▸ Directions
Only the pictures stay out; every record is to be quoted exactly.

Dataset excerpts
= = =

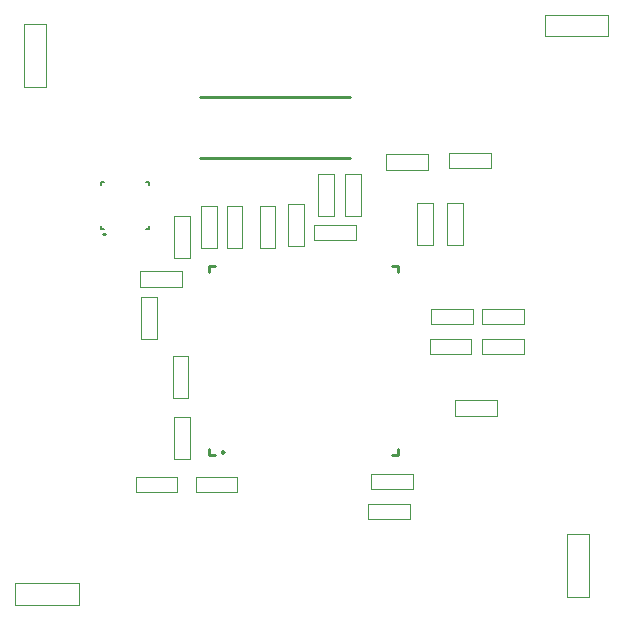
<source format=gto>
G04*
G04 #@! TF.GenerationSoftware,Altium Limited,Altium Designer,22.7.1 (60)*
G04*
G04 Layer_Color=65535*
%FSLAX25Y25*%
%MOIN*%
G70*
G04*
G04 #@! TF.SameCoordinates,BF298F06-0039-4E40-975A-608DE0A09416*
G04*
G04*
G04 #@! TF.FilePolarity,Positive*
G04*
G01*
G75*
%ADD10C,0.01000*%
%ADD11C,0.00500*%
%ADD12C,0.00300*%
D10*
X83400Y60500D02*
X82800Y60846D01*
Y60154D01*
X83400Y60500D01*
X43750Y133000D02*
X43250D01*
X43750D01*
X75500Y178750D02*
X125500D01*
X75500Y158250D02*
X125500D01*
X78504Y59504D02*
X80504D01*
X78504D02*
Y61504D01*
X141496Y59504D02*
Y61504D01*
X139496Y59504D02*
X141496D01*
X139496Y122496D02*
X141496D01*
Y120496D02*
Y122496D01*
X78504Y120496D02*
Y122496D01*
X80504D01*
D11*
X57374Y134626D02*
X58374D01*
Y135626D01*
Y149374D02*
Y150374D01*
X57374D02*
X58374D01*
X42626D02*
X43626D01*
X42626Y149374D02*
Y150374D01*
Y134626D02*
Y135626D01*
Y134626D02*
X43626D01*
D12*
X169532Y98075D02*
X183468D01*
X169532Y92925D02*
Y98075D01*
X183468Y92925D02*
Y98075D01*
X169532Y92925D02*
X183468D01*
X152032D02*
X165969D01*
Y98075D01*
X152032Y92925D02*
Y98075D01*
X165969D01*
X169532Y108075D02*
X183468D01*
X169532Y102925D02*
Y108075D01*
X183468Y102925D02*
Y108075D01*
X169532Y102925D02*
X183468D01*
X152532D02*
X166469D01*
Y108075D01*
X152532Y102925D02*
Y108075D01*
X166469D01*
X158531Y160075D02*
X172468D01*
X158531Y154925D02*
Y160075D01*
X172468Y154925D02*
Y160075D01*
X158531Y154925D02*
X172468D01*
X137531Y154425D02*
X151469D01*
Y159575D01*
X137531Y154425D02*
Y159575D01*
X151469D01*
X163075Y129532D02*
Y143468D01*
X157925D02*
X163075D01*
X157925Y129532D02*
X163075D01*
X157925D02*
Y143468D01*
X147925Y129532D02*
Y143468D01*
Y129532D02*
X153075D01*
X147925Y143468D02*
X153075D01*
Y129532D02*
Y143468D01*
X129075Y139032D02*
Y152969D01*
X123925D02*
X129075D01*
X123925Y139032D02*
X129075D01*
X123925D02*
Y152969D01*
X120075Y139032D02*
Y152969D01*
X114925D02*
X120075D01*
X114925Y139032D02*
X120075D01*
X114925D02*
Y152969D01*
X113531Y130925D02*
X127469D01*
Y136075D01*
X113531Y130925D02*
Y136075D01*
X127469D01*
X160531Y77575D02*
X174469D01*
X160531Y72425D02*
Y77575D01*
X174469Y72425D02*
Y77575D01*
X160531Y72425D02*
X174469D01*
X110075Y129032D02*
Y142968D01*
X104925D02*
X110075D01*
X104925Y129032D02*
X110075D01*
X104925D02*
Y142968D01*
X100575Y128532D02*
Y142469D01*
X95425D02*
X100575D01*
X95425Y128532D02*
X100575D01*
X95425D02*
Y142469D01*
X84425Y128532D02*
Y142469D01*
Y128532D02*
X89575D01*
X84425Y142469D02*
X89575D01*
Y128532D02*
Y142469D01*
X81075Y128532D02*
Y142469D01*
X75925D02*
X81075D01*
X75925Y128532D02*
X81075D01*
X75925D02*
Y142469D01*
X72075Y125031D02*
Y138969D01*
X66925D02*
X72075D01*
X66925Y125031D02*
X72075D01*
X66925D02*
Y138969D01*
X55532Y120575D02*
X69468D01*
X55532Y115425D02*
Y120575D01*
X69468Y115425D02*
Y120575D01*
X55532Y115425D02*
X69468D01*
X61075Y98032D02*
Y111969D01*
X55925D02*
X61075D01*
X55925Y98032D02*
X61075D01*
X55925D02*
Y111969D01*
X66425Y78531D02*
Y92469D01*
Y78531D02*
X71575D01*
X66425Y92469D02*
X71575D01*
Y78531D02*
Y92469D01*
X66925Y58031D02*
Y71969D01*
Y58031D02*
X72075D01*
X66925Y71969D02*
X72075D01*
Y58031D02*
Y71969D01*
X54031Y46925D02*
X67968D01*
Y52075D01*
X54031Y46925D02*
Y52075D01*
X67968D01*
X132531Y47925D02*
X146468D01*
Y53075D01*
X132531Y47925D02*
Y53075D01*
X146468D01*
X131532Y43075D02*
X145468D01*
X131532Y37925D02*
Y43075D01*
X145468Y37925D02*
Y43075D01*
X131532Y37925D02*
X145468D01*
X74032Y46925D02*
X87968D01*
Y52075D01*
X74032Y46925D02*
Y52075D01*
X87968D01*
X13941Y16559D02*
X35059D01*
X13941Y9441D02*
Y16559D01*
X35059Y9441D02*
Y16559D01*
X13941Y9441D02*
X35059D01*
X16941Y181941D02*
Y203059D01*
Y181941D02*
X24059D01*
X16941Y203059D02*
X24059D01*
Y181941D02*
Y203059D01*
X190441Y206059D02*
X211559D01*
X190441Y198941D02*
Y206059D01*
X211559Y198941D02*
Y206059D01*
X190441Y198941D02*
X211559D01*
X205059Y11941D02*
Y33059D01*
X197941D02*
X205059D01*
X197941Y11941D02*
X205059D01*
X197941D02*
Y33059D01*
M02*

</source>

= = =

▸ Exercise solution
<source format=gto>
G04*
G04 #@! TF.GenerationSoftware,Altium Limited,Altium Designer,22.7.1 (60)*
G04*
G04 Layer_Color=65535*
%FSLAX25Y25*%
%MOIN*%
G70*
G04*
G04 #@! TF.SameCoordinates,BF298F06-0039-4E40-975A-608DE0A09416*
G04*
G04*
G04 #@! TF.FilePolarity,Positive*
G04*
G01*
G75*
%ADD10C,0.01000*%
%ADD11C,0.00500*%
%ADD12C,0.00300*%
D10*
X83400Y60500D02*
X82800Y60846D01*
Y60154D01*
X83400Y60500D01*
X43750Y133000D02*
X43250D01*
X43750D01*
X75500Y178750D02*
X125500D01*
X75500Y158250D02*
X125500D01*
X78504Y59504D02*
X80504D01*
X78504D02*
Y61504D01*
X141496Y59504D02*
Y61504D01*
X139496Y59504D02*
X141496D01*
X139496Y122496D02*
X141496D01*
Y120496D02*
Y122496D01*
X78504Y120496D02*
Y122496D01*
X80504D01*
D11*
X57374Y134626D02*
X58374D01*
Y135626D01*
Y149374D02*
Y150374D01*
X57374D02*
X58374D01*
X42626D02*
X43626D01*
X42626Y149374D02*
Y150374D01*
Y134626D02*
Y135626D01*
Y134626D02*
X43626D01*
D12*
X169532Y98075D02*
X183468D01*
X169532Y92925D02*
Y98075D01*
X183468Y92925D02*
Y98075D01*
X169532Y92925D02*
X183468D01*
X152032D02*
X165969D01*
Y98075D01*
X152032Y92925D02*
Y98075D01*
X165969D01*
X169532Y108075D02*
X183468D01*
X169532Y102925D02*
Y108075D01*
X183468Y102925D02*
Y108075D01*
X169532Y102925D02*
X183468D01*
X152532D02*
X166469D01*
Y108075D01*
X152532Y102925D02*
Y108075D01*
X166469D01*
X158531Y160075D02*
X172468D01*
X158531Y154925D02*
Y160075D01*
X172468Y154925D02*
Y160075D01*
X158531Y154925D02*
X172468D01*
X137531Y154425D02*
X151469D01*
Y159575D01*
X137531Y154425D02*
Y159575D01*
X151469D01*
X163075Y129532D02*
Y143468D01*
X157925D02*
X163075D01*
X157925Y129532D02*
X163075D01*
X157925D02*
Y143468D01*
X147925Y129532D02*
Y143468D01*
Y129532D02*
X153075D01*
X147925Y143468D02*
X153075D01*
Y129532D02*
Y143468D01*
X129075Y139032D02*
Y152969D01*
X123925D02*
X129075D01*
X123925Y139032D02*
X129075D01*
X123925D02*
Y152969D01*
X120075Y139032D02*
Y152969D01*
X114925D02*
X120075D01*
X114925Y139032D02*
X120075D01*
X114925D02*
Y152969D01*
X113531Y130925D02*
X127469D01*
Y136075D01*
X113531Y130925D02*
Y136075D01*
X127469D01*
X160531Y77575D02*
X174469D01*
X160531Y72425D02*
Y77575D01*
X174469Y72425D02*
Y77575D01*
X160531Y72425D02*
X174469D01*
X110075Y129032D02*
Y142968D01*
X104925D02*
X110075D01*
X104925Y129032D02*
X110075D01*
X104925D02*
Y142968D01*
X100575Y128532D02*
Y142469D01*
X95425D02*
X100575D01*
X95425Y128532D02*
X100575D01*
X95425D02*
Y142469D01*
X84425Y128532D02*
Y142469D01*
Y128532D02*
X89575D01*
X84425Y142469D02*
X89575D01*
Y128532D02*
Y142469D01*
X81075Y128532D02*
Y142469D01*
X75925D02*
X81075D01*
X75925Y128532D02*
X81075D01*
X75925D02*
Y142469D01*
X72075Y125031D02*
Y138969D01*
X66925D02*
X72075D01*
X66925Y125031D02*
X72075D01*
X66925D02*
Y138969D01*
X55532Y120575D02*
X69468D01*
X55532Y115425D02*
Y120575D01*
X69468Y115425D02*
Y120575D01*
X55532Y115425D02*
X69468D01*
X61075Y98032D02*
Y111969D01*
X55925D02*
X61075D01*
X55925Y98032D02*
X61075D01*
X55925D02*
Y111969D01*
X66425Y78531D02*
Y92469D01*
Y78531D02*
X71575D01*
X66425Y92469D02*
X71575D01*
Y78531D02*
Y92469D01*
X66925Y58031D02*
Y71969D01*
Y58031D02*
X72075D01*
X66925Y71969D02*
X72075D01*
Y58031D02*
Y71969D01*
X54031Y46925D02*
X67968D01*
Y52075D01*
X54031Y46925D02*
Y52075D01*
X67968D01*
X132531Y47925D02*
X146468D01*
Y53075D01*
X132531Y47925D02*
Y53075D01*
X146468D01*
X131532Y43075D02*
X145468D01*
X131532Y37925D02*
Y43075D01*
X145468Y37925D02*
Y43075D01*
X131532Y37925D02*
X145468D01*
X74032Y46925D02*
X87968D01*
Y52075D01*
X74032Y46925D02*
Y52075D01*
X87968D01*
X13941Y16559D02*
X35059D01*
X13941Y9441D02*
Y16559D01*
X35059Y9441D02*
Y16559D01*
X13941Y9441D02*
X35059D01*
X16941Y181941D02*
Y203059D01*
Y181941D02*
X24059D01*
X16941Y203059D02*
X24059D01*
Y181941D02*
Y203059D01*
X190441Y206059D02*
X211559D01*
X190441Y198941D02*
Y206059D01*
X211559Y198941D02*
Y206059D01*
X190441Y198941D02*
X211559D01*
X205059Y11941D02*
Y33059D01*
X197941D02*
X205059D01*
X197941Y11941D02*
X205059D01*
X197941D02*
Y33059D01*
M02*

</source>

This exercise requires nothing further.